A bicycle pump is a type of positive-displacement air pump specifically designed for inflating bicycle tires. It has a connection or adapter for use with one or both of the two most common types of valves used on bicycles, Schrader or Presta. A third type of valve called the Dunlop (or Woods) valve exists, but tubes with these valves can be filled using a Presta pump.
Several basic types are available:
Compact or mini
Blast or tubeless
In its most basic form, a bicycle pump functions via a hand-operated piston. During up-stroke, this piston draws air through a one-way valve into the pump from outside. During down-stroke, the piston then displaces air from the pump into the bicycle tire. Most floor pumps, also commonly called track pumps, have a built-in pressure gauge to indicate tire pressure.
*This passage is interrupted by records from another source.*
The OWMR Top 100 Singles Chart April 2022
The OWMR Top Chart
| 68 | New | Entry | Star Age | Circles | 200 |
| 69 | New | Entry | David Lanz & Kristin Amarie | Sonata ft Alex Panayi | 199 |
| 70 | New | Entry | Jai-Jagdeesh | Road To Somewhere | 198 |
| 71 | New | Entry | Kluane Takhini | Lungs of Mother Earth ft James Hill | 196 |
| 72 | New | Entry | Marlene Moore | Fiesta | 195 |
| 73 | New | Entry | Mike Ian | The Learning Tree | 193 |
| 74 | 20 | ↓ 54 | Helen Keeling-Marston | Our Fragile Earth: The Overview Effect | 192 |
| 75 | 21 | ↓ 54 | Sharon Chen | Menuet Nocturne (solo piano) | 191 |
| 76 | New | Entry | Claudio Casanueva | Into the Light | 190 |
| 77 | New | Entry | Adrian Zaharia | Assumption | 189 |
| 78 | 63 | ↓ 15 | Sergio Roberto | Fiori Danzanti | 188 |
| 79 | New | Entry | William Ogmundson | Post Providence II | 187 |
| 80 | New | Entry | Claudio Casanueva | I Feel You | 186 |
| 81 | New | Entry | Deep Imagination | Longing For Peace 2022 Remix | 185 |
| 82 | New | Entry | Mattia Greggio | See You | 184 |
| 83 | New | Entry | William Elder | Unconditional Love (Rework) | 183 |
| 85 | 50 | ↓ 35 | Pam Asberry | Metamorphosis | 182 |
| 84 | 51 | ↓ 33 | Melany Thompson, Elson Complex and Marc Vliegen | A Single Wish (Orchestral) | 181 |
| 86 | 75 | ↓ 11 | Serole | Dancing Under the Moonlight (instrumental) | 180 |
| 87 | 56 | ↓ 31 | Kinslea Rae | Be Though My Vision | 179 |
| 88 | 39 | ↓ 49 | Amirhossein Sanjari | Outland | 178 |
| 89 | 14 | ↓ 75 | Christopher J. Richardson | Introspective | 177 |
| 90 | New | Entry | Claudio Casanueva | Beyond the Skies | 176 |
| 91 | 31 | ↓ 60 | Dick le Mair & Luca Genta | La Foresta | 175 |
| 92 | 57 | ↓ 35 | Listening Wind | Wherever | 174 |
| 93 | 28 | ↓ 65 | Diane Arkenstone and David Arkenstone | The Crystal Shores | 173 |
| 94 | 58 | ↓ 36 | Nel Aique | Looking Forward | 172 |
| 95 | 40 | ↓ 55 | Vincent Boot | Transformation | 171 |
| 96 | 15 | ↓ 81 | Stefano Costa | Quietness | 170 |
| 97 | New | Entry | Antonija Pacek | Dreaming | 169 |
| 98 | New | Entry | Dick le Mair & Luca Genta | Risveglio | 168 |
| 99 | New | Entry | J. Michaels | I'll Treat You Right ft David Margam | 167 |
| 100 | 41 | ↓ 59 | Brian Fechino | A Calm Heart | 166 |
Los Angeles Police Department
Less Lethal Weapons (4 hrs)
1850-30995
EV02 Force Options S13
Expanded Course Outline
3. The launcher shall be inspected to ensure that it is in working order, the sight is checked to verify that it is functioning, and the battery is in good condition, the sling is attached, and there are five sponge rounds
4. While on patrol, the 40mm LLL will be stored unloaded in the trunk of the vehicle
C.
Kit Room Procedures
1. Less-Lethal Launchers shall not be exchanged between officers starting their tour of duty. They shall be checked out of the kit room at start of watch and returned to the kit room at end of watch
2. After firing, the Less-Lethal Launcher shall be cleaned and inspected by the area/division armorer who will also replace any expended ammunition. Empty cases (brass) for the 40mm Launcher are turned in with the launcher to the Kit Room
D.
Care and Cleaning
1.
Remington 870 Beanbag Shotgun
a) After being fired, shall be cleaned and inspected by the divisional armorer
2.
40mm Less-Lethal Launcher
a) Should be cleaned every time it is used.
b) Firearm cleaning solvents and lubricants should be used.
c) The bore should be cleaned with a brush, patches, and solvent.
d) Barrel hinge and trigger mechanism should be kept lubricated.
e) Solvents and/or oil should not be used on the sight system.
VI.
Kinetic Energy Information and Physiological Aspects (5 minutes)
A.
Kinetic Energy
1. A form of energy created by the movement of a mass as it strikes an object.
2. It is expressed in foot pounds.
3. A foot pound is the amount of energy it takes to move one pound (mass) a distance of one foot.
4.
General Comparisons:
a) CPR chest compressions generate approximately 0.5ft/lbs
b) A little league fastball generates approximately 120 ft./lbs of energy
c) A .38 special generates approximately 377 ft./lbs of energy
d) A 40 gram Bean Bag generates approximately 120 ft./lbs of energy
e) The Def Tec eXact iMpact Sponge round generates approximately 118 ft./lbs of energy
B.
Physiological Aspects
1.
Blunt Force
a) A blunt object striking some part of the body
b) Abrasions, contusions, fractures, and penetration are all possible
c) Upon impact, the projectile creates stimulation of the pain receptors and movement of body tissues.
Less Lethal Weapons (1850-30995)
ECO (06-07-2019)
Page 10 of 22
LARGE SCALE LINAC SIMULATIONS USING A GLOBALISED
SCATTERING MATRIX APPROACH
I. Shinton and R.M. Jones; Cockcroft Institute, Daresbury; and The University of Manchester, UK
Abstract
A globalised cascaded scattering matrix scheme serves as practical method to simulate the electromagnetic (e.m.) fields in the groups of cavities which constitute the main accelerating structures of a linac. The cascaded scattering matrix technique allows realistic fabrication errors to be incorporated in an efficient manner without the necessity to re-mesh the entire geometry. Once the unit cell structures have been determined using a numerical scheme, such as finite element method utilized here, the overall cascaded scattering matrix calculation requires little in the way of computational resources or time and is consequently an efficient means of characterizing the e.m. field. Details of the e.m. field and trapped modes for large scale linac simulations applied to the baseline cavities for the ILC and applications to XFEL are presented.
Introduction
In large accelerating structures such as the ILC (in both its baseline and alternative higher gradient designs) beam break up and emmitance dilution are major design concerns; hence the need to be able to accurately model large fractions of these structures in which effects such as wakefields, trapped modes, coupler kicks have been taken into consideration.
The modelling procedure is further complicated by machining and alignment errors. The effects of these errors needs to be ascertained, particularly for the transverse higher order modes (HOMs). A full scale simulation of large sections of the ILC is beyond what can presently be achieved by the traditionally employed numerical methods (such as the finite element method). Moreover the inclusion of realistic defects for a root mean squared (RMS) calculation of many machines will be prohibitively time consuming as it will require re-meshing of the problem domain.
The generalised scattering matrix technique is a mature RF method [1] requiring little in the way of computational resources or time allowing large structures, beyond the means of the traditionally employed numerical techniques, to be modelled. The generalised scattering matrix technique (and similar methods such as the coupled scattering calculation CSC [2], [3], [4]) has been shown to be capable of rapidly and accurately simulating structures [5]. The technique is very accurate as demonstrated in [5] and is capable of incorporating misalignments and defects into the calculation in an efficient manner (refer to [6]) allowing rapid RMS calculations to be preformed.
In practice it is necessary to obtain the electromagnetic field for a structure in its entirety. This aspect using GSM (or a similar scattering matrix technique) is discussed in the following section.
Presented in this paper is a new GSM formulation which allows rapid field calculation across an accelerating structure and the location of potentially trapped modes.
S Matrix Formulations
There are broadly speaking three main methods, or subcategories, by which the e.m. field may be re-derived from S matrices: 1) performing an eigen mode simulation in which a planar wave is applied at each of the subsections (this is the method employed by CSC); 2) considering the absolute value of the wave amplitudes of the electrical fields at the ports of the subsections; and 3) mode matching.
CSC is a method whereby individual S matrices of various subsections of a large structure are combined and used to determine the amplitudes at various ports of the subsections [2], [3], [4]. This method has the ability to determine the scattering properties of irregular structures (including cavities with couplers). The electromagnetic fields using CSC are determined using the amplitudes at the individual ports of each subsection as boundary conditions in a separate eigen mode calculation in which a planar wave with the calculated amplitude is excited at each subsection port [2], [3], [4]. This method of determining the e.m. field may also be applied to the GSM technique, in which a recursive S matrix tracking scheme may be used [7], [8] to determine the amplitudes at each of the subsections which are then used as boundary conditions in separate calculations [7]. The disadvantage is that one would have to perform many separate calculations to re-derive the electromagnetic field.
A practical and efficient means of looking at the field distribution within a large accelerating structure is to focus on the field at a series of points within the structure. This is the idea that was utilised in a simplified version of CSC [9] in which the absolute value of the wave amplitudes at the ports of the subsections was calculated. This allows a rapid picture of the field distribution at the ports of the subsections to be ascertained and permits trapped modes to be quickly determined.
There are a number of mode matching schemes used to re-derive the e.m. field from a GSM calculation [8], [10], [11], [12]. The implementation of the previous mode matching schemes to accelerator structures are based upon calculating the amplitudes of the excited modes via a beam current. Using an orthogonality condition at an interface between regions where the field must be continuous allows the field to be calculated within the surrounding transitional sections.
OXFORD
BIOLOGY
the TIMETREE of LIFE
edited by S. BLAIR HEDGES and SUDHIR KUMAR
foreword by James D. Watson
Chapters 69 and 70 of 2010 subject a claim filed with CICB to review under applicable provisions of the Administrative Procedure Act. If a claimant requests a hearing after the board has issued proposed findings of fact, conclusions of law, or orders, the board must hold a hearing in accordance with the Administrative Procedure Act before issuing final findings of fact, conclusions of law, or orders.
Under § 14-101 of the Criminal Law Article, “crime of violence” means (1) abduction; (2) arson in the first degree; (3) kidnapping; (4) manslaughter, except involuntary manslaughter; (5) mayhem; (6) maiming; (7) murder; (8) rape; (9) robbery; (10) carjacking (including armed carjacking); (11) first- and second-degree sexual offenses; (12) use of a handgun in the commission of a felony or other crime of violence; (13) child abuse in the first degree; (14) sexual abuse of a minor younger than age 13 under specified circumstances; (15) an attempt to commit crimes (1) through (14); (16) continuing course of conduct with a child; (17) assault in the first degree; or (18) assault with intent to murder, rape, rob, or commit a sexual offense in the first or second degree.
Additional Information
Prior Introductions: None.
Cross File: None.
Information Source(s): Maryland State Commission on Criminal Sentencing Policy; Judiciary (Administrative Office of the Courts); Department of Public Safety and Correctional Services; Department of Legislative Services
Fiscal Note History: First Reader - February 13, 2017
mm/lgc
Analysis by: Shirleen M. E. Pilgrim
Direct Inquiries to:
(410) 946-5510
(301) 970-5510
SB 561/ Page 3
Electrically-operated pumps intended to inflate car tires (as available in most service stations) can in principle be used to inflate a bicycle tire if the right type of connection is available. Some such pumps are designed to cut off before a suitable pressure (much higher for a bicycle than a car tire), and will much under inflate the tire. Others may not cut off, but deliver a high rate of flow to fill the larger car tire, with a risk of over inflating and bursting a bicycle tire unless it is stopped with split-second timing.
Inflating tubeless tires requires an initial surge of air to seat the bead, and specialized pumps are available specifically for this task.